Sackler School of Medicine, Tel Aviv University, Tel Aviv, Israel.
Ultrasound Obstet Gynecol. 2018 Jul;52(1):91-96. doi: 10.1002/uog.18962. Epub 2018 May 29.
To assess the obstetric and psychological effects of visual biofeedback by transperineal ultrasound (TPU) during the second stage of labor.
This was a prospective, single-center observational study of low-risk nulliparous women with epidural analgesia undergoing vaginal delivery. Visual biofeedback using TPU was provided to 26 women during the second stage of labor. Pushing efficacy was assessed by the change in the angle of progression (AoP) at rest and during pushing efforts, before and after biofeedback. Obstetric outcomes included incidence of perineal tearing, mode of delivery and length of second stage of labor. Psychological outcomes were assessed by self-reported measures obtained during the postnatal hospital stay and included measures of perceived control and maternal satisfaction with childbirth, as well as level of maternal feelings of connectedness with the newborn. Obstetric and psychological results were compared with those of a control group of 69 women who received standard obstetric coaching from midwives.
Pushing efficacy increased significantly following visual biofeedback by TPU (P = 0.01), as indicated by a significantly lower delta AoP before (mean, 22.2° (95% CI, 13.9-31.7°)) compared with after (mean, 35.2° (95% CI, 25.9-45.3°)) biofeedback. A significant association was found between visual biofeedback and an intact perineum following delivery (P = 0.03). No significant differences were found between the two groups with regard to mode of delivery or length of the second stage. Feelings of maternal connectedness with the newborn were significantly stronger (P = 0.003) in women who received visual biofeedback than in those who did not. However, perceived control during childbirth and maternal satisfaction with childbirth did not differ significantly between the biofeedback and control groups.

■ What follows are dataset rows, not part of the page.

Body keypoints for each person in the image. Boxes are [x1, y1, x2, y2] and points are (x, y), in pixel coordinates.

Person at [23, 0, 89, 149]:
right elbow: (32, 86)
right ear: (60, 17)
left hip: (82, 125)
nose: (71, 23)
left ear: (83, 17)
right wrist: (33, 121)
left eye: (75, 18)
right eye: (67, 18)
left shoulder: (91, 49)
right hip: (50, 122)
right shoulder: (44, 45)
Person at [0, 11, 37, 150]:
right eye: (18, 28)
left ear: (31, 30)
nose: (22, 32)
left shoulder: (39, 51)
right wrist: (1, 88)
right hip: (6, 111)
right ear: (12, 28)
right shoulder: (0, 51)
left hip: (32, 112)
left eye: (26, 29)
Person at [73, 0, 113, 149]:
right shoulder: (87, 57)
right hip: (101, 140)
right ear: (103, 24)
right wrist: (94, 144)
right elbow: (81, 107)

This pilot study suggests that biofeedback using TPU may serve as a complementary tool to coached maternal pushing during the second stage of labor, with obstetric as well as psychological benefits. Further studies are required to confirm our findings and define the optimal duration of the intervention. Copyright © 2017 ISUOG. Published by John Wiley & Sons Ltd.
评估经会阴超声(TPU)在第二产程中进行视觉生物反馈对产妇和心理的影响。
这是一项前瞻性、单中心、观察性研究,纳入 26 名接受硬膜外镇痛行阴道分娩的低危初产妇。在第二产程中为这些产妇提供 TPU 视觉生物反馈。通过休息和用力时进展角(AoP)的变化来评估用力效果,在生物反馈前后进行评估。产科结局包括会阴撕裂的发生率、分娩方式和第二产程的长度。通过产妇在产后住院期间的自我报告评估心理结局,包括产妇对分娩的控制感和满意度的测量,以及产妇与新生儿的连接感的水平。将产科和心理结果与接受助产士标准产科指导的 69 名对照组产妇的结果进行比较。

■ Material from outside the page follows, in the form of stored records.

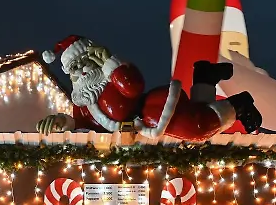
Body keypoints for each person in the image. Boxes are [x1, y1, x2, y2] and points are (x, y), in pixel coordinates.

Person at [37, 35, 262, 141]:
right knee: (198, 115)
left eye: (84, 61)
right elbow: (85, 126)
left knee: (198, 126)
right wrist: (64, 122)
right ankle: (204, 76)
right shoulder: (83, 100)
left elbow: (132, 88)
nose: (80, 71)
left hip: (149, 114)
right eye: (73, 68)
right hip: (134, 133)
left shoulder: (111, 73)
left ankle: (239, 105)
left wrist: (110, 63)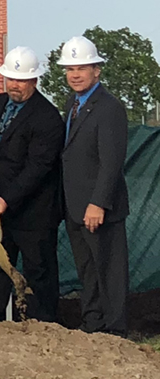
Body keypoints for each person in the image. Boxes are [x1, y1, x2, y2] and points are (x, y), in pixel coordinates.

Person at [0, 47, 63, 323]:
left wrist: (7, 200)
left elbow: (37, 168)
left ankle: (45, 324)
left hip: (34, 211)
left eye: (21, 80)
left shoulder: (47, 117)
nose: (14, 85)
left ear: (34, 81)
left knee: (39, 269)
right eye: (10, 78)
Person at [57, 35, 129, 335]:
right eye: (70, 69)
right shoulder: (72, 103)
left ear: (96, 70)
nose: (75, 74)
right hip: (75, 208)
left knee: (109, 272)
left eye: (82, 68)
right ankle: (93, 325)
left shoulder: (109, 107)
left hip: (99, 209)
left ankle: (115, 332)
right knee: (87, 271)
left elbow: (111, 161)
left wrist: (98, 202)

TPU 视觉生物反馈后,产妇用力效果显著提高(P=0.01),表现为生物反馈前(平均,22.2°(95%CI,13.9-31.7°))AoP 明显低于生物反馈后(平均,35.2°(95%CI,25.9-45.3°))。生物反馈与分娩后会阴完整之间存在显著关联(P=0.03)。两组在分娩方式和第二产程长度方面无显著差异。与未接受生物反馈的产妇相比,接受视觉生物反馈的产妇对新生儿的母亲连接感更强(P=0.003)。然而,在分娩期间的控制感和对分娩的满意度方面,生物反馈组与对照组之间无显著差异。
这项初步研究表明,TPU 生物反馈可能是第二产程中指导产妇用力的补充工具,具有产科和心理方面的益处。需要进一步的研究来证实我们的发现并确定干预的最佳持续时间。